Aim of the task:
Only the number is needed. Please count the lines below in which the word "SourceGraphic" occurs.

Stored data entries
———

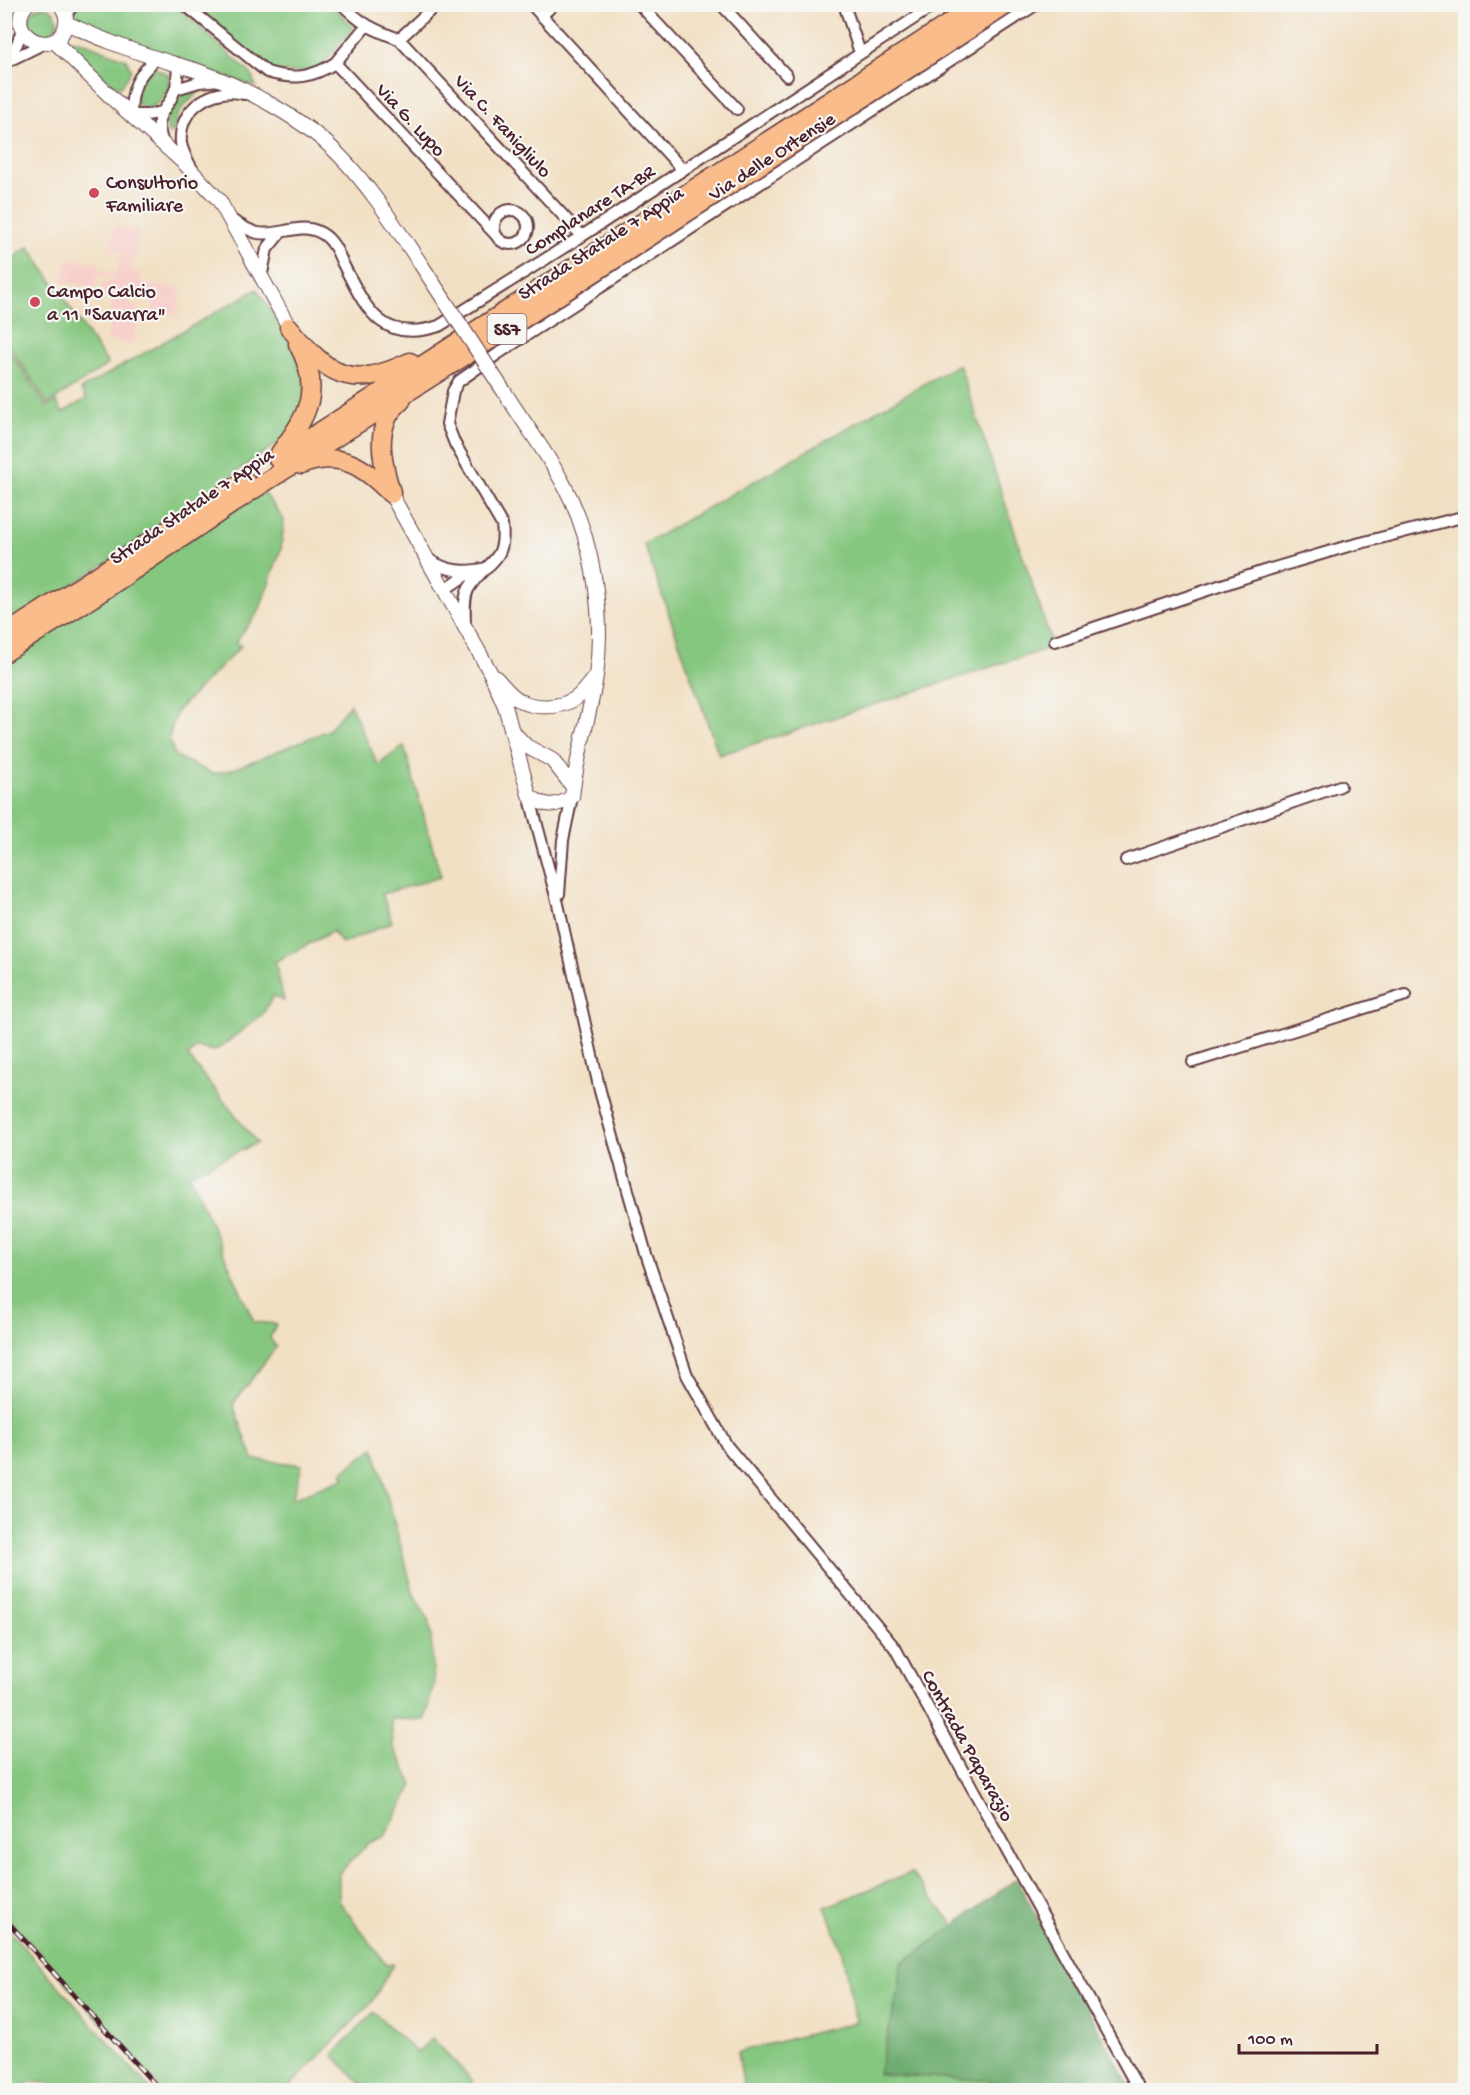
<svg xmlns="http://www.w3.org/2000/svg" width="1470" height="2095" font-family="'Gochi Hand',sans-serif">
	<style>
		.built { fill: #f7d0cc }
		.green { fill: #86c780; stroke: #687356; stroke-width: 1.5 }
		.forest { fill: #6cac6e; stroke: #5b664c; stroke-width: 1.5 }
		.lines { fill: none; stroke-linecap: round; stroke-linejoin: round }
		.minor-casing { stroke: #633c42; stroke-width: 14 }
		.tertiary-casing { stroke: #633c42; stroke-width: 16 }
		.trunk-casing { stroke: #633c42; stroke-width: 21 }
		.minor { stroke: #fff; stroke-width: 10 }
		.tertiary { stroke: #fff; stroke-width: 14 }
		.trunk { stroke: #f9bc8a; stroke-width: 18 }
		.rail-casing { stroke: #4a1f2b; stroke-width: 5 }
		.rail { stroke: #f6f6f2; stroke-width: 3; stroke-dasharray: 9; stroke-linecap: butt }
		.tertiary-bridge-casing { stroke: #633c42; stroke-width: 16; stroke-linecap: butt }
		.tertiary-bridge { stroke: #fff; stroke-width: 14 }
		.poi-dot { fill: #d1495b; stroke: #f6f6f2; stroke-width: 2 }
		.labels { text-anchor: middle; stroke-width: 4.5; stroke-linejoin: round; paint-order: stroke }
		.shield { fill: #f6f6f2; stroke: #7e6067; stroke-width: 1.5 }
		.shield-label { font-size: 18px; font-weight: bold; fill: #4a1f2b }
		.street-label { font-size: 20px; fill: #4a1f2b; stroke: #f6f6f2 }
		.poi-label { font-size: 20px; fill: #4a1f2b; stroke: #f6f6f2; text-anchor: start }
	</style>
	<rect width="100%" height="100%" fill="#f6f6f2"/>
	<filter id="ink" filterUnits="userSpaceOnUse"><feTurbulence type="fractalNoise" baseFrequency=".0167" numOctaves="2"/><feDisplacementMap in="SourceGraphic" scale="12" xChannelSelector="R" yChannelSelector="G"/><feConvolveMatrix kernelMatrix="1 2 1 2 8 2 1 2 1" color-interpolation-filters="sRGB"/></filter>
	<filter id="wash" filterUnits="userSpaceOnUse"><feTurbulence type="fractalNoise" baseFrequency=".008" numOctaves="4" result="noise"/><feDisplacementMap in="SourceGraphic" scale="24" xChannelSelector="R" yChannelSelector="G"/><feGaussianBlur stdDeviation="1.35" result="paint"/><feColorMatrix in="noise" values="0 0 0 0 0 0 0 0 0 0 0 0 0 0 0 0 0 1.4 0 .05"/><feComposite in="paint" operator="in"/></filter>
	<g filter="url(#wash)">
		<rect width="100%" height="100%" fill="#f2e0c4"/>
		<path class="built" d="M 114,226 L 139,230 L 135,260 L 132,260 L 131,271 L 132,273 L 136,270 L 142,280 L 140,281 L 141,283 L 181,289 L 177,314 L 152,312 L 154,300 L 133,297 L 131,306 L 138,307 L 133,344 L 107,340 L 112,302 L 100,285 L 110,280 L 116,280 L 117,278 L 97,275 L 95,288 L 63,282 L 67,258 L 99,263 L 98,271 L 117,274 L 121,252 L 109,249 Z"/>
		<path class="green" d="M 72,5 L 176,5 L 251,74 L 256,87 L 83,30 L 66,23 Z
			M 184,5 L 333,5 L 354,28 L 316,72 L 267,72 Z
			M29 21a14 14 0 1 1 28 0a14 14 0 1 1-28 0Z
			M 70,40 L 77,40 L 126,59 L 131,70 L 124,83 L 119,87 L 112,84 L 70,44 Z
			M 155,68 L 168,74 C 172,88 162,101 150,108 L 139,105 L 136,101 C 136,88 144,73 155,68 Z
			M 198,87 L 202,89 C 186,105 177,107 173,132 L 169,134 C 159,116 182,91 198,87 Z
			M 29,247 L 108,364 L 48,404 L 5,340 L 5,264 Z
			M 257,289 L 303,361 L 306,402 L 289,435 L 116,557 L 5,629 L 4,343 L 47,407 L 56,401 L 62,413 L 86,399 L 81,389 Z
			M 959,364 L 1053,647 L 719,755 L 644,544 Z
			M 263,491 L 284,520 L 281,549 L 259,611 L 235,643 L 241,646 L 177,711 L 169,738 L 175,756 L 213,774 L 231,770 L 329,730 L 350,704 L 378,765 L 404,746 L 441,877 L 382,894 L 392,922 L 342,944 L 333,931 L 275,962 L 284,1001 L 273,996 L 263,1014 L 222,1046 L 213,1051 L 197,1047 L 188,1056 L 257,1143 L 189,1174 L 254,1322 L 276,1324 L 270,1338 L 276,1347 L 233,1404 L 253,1459 L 302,1465 L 292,1499 L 345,1478 L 342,1472 L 374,1448 L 414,1595 L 430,1622 L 434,1683 L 425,1720 L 391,1719 L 393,1745 L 413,1785 L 385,1836 L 369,1843 L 339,1873 L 339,1901 L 386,1964 L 393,1964 L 372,2002 L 286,2090 L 162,2090 L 5,1915 L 4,662 Z
			M 911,1873 L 955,1926 L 901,1963 L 900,1985 L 896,2004 L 946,2077 L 995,2081 L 1012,2085 L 1012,2090 L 744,2090 L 738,2052 L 856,2022 L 841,1948 L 825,1907 Z
			M 4,1926 L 5,1926 L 151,2090 L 58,2090 L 50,2083 L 30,2082 L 15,2090 L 5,2090 Z
			M 374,2012 L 417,2053 L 432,2038 L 473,2081 L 464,2090 L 367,2090 L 333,2055 Z"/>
		<path class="forest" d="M 1016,1879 L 1132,2090 L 1012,2090 L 1012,2085 L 995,2081 L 878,2074 L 900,1985 L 901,1963 L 916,1954 Z"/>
	</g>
	<g filter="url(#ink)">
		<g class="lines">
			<defs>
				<path id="minor" d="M 184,4 L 267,72 C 294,80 311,78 335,63
					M 342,4 C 361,24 374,30 399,39 L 582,236
					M 531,4 L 682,169
					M 639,4 L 737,109
					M 721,4 L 787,76
					M 844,4 L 860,53
					M 66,16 L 73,4
					M 541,16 L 554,4
					M 366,26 L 335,63 L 496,235
					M 399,39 L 437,4
					M 157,58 C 137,76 131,88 131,115 L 148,115 L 161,112
					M 5,62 L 17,44 L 22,30
					M 4,63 L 45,43
					M 176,89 L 199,82 L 219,80
					M 163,144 C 152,109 165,117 175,90 C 178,83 177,73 178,65
					M 192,169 C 188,161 182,151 181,143 C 178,108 213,86 244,94
					M494 227a17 17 0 1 1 34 0a17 17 0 1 1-34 0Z
					M 230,219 C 239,224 248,231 258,233 C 280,237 300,221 321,233 C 332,239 337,250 342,262 C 365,306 379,345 439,326 L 582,236 L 936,4
					M 261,278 L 267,249 L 280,233
					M 428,559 C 448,572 464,573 487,568
					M 444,590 L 469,573
					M 465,625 C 465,613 463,598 469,588 C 485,561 507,564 502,525 L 455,444 L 447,424 L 453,391 L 459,381 L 499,353 L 1037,4
					M 1055,641 L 1264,571 L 1345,547 L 1466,516
					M 529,795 L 558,904 L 600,1091 L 646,1254 L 687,1375 L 727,1446 L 895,1648 L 1139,2090
					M 1126,860 L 1340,786
					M 559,894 L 563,840 L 572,797
					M 1193,1062 L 1406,995"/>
				<path id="tertiary" d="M 27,4 C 2,34 54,61 65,27 C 68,19 65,11 60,4
					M 66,23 C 80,29 94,36 108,41 C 136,53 166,61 195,70 C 243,86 306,120 340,156 C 371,188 395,226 420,263
					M 54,41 L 113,99 L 184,163 L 219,200 L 289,327
					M 391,494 L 490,672 L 505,706 L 529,795 C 543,807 556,808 572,797 C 576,756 590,716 596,676 C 605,615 593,539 564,485 C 547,453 524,423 505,393
					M 495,677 C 502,684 510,695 519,700 C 534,709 558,708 573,700 C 582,695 587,686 593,679
					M 514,733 L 526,746 L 552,760 L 573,787"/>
				<path id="trunk" d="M 289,327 C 328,375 349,391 410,362
					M 280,453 C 308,415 323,390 298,344
					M 278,459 L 979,4
					M 301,465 C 340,450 364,466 391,494
					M 391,492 C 382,462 372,424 401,401
					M 4,635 L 245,481
					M 4,653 L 95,596 L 248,493 L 493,338 L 1008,4"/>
			</defs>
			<use href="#minor" class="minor-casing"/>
			<use href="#tertiary" class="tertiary-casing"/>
			<use href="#trunk" class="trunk-casing"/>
			<use href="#minor" class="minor"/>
			<use href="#tertiary" class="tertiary"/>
			<use href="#trunk" class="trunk"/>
			<defs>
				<path id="rail" d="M 4,1918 L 160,2090"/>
			</defs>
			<use href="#rail" class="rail-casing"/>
			<use href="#rail" class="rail"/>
			<defs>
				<path id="tertiary-bridge" d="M 420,263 L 505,393"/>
			</defs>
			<use href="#tertiary-bridge" class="tertiary-bridge-casing"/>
			<use href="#tertiary-bridge" class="tertiary-bridge"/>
		</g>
	</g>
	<g class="poi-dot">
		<circle cx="94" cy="193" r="6"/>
		<circle cx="35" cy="302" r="6"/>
	</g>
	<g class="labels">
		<rect class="shield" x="487.5" y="314" width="39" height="30" rx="4.5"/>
		<g class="shield-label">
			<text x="507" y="335">SS7</text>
		</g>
		<g class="street-label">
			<text transform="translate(412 119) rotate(47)" y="7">Via G. Lupo</text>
			<text transform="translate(504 125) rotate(47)" y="7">Via C. Fanigliulo</text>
			<text transform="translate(771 155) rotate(-33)" y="7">Via delle Ortensie</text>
			<text transform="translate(589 209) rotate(-33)" y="7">Complanare TA-BR</text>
			<text transform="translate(600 242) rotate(-33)" y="7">Strada Statale 7 Appia</text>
			<text transform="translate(191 505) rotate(-34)" y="7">Strada Statale 7 Appia</text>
			<text transform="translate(969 1745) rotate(61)" y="7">Contrada Paparazio</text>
		</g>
		<g class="poi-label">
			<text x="106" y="188">Consultorio<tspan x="106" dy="23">Familiare</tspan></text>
			<text x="47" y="297">Campo Calcio<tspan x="47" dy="23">a 11 "Savarra"</tspan></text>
		</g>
	</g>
	<rect width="1470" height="2095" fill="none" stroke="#f6f6f2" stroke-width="24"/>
	<path d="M1239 2044v9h138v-9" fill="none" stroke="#4a1f2b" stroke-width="3"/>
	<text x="1248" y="2044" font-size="18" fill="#4a1f2b" stroke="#f6f6f2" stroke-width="4.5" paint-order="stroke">100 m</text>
</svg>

———

Answer to the exercise:
2